* TUJUAN
Menurut kutipan teks tentang pendekatan pengajaran bahasa, dari ide apa Community Language Learning tumbuh?

* KUTIPAN TEKS
Hampir tidak pernah disinggung peranan siswa dalam menanggapi masukan-masukan
yang kita berikan.
Lima pendekatan yang akan
penulis sajikan dalam tulisan ini, yakni Community
Language Learning, Total Physical Response, The Natural Apporach, The Silent
Way, dan Suggestopedy adalah
pendekatan yang akhir-akhir ini sering diperbincangkan orang dalam
pertemuan-pertemuan kebahasaan. Kecuali Natural
Approach, pendekatan lain diajukan oleh ilmuan yang bidangnya bukan ilmu
bahasa. Mau tidak mau pandangan yang mereka kemukakan mengenai pengajaran
bahasa”sedikit berbeda” dengan pandangan kita yang lebih dituntun oleh ilmu
lingistik daripada psikoterapi atau pun konseling.
B. Community Language Learning
Community Language Learnign (CLL), tumbuh dari suatu ide untuk menerapkan konsep psikoterapi dalam
pengajaran bahasa. Dari berbagai hasil penelitian dilaporkan bahwa pendekatan
ini telah mencapai hasil yang lebih baik dibandingkan dengan pendekatan
pengajaran yang konvensional.

* BAHAN YANG TERSEDIA
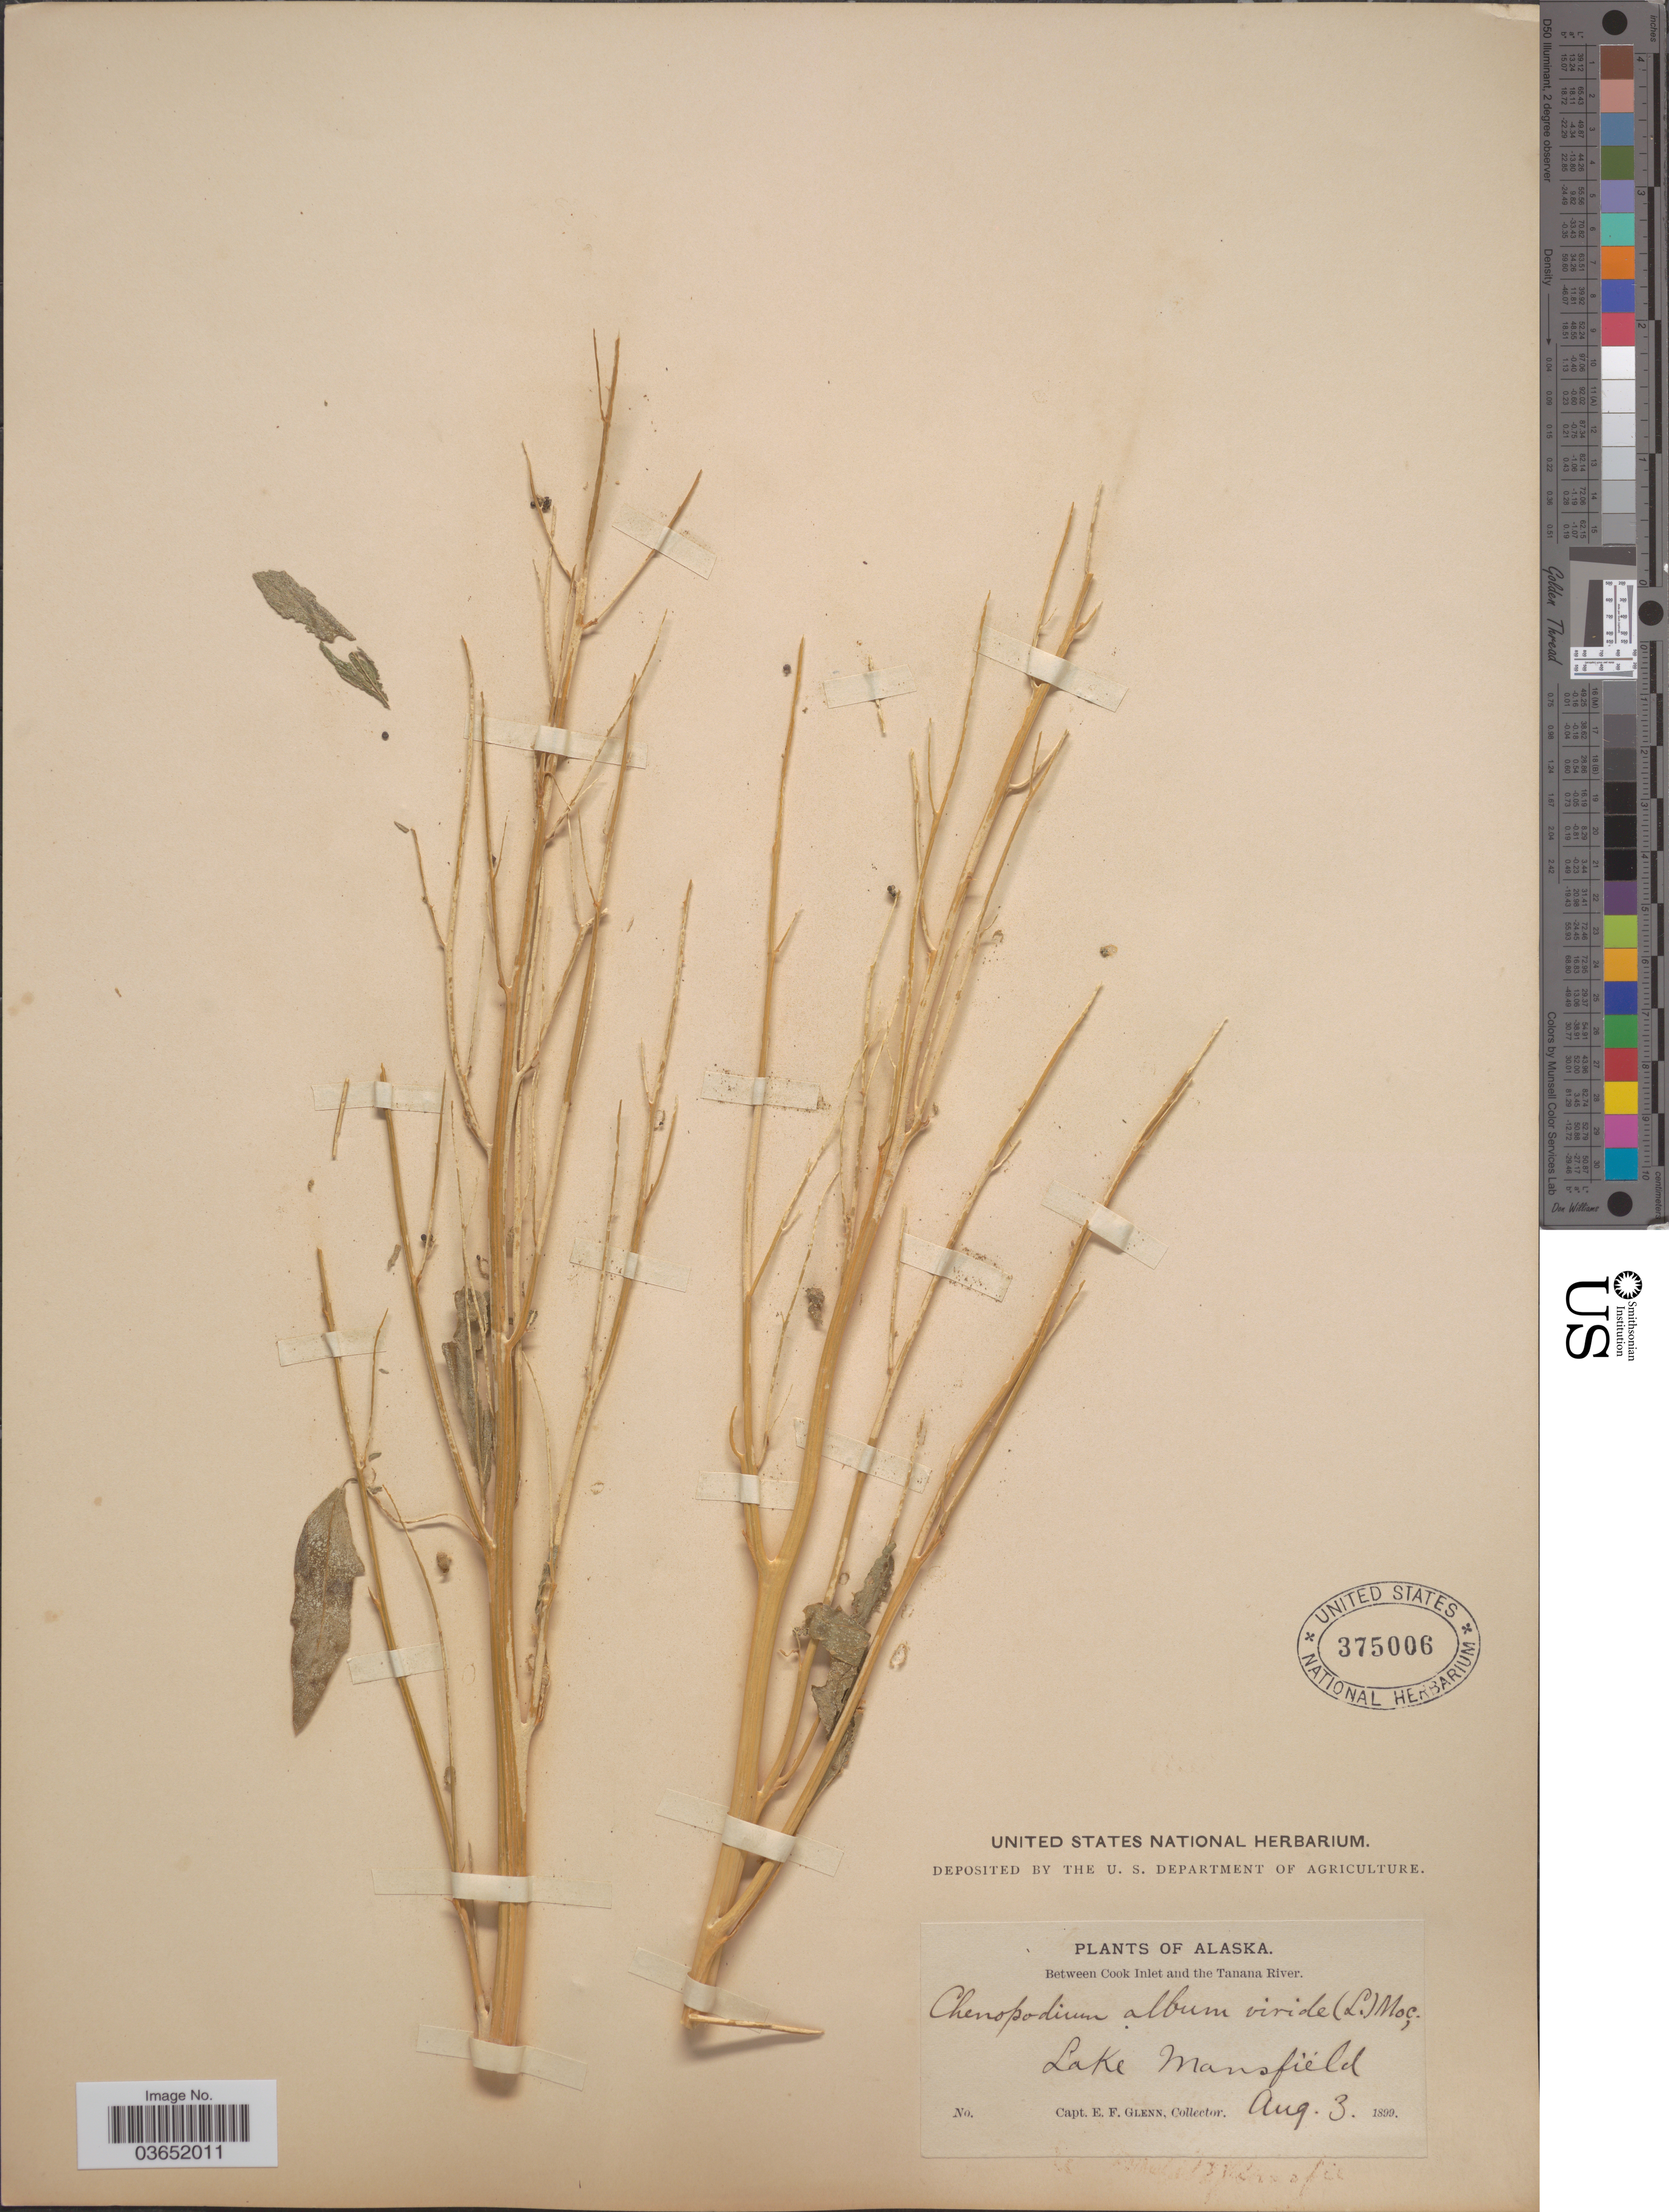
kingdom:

...

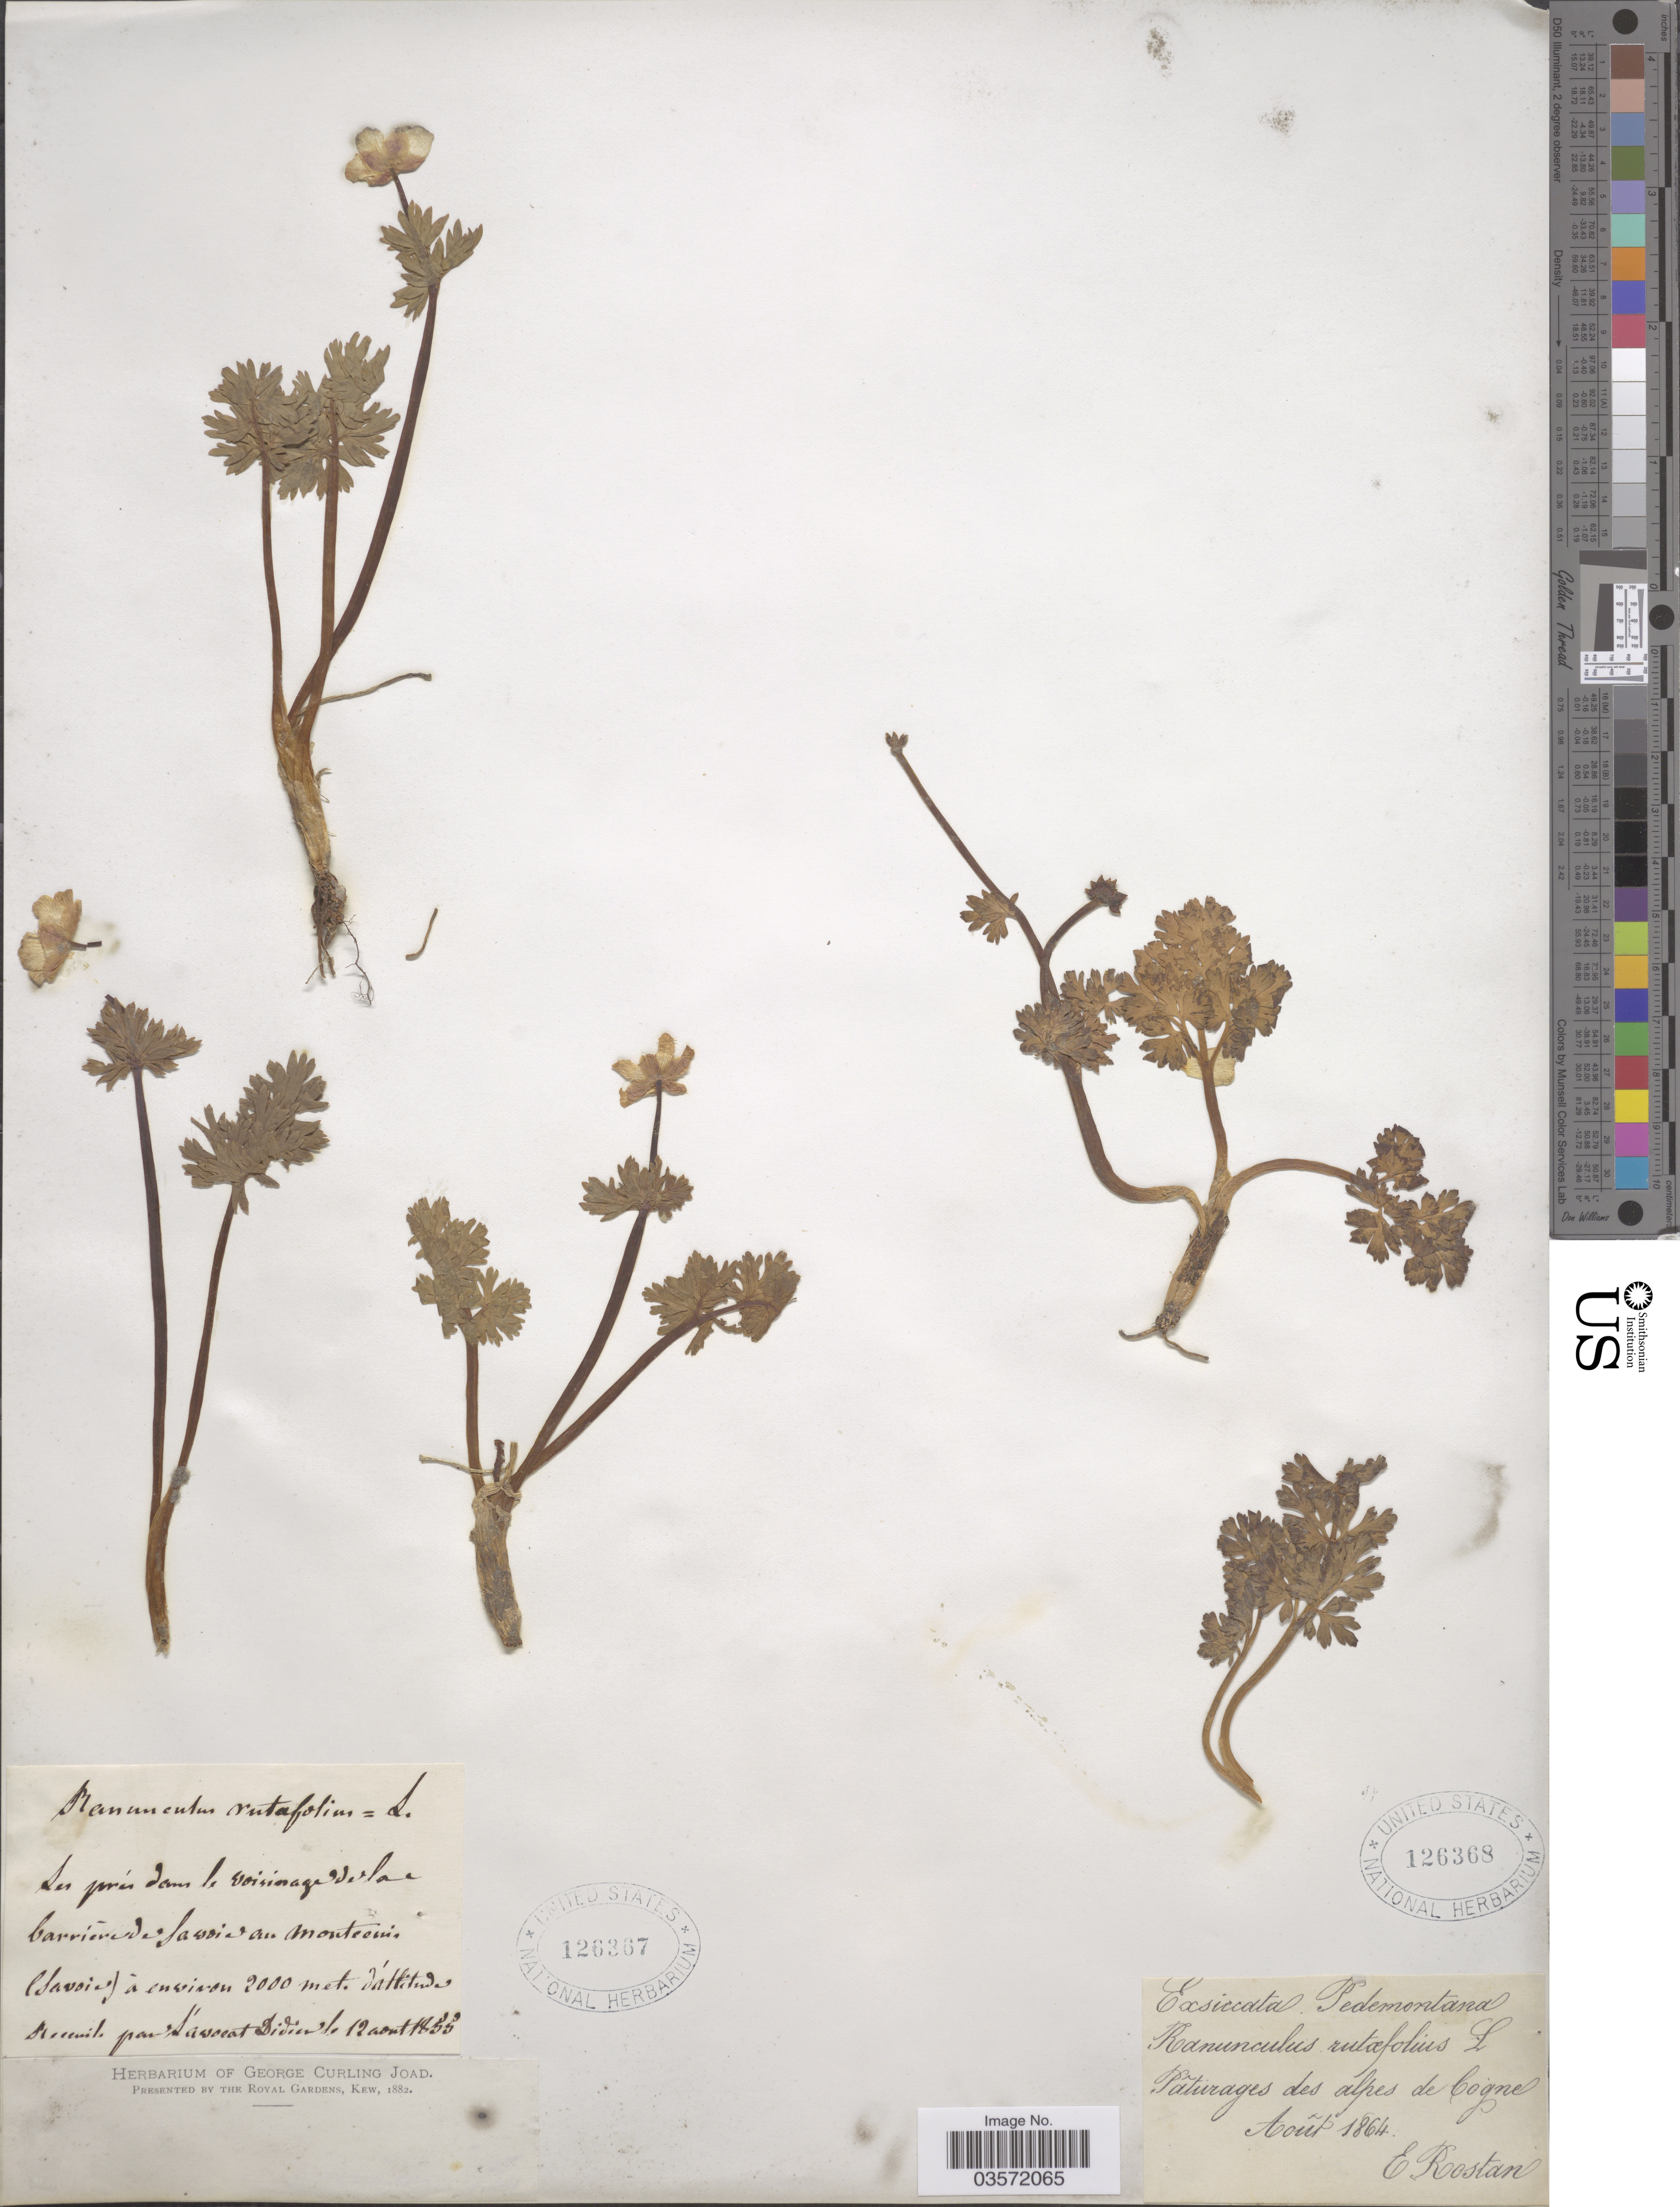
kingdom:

* JAWABAN
Dari ide untuk menerapkan konsep psikoterapi dalam pengajaran bahasa.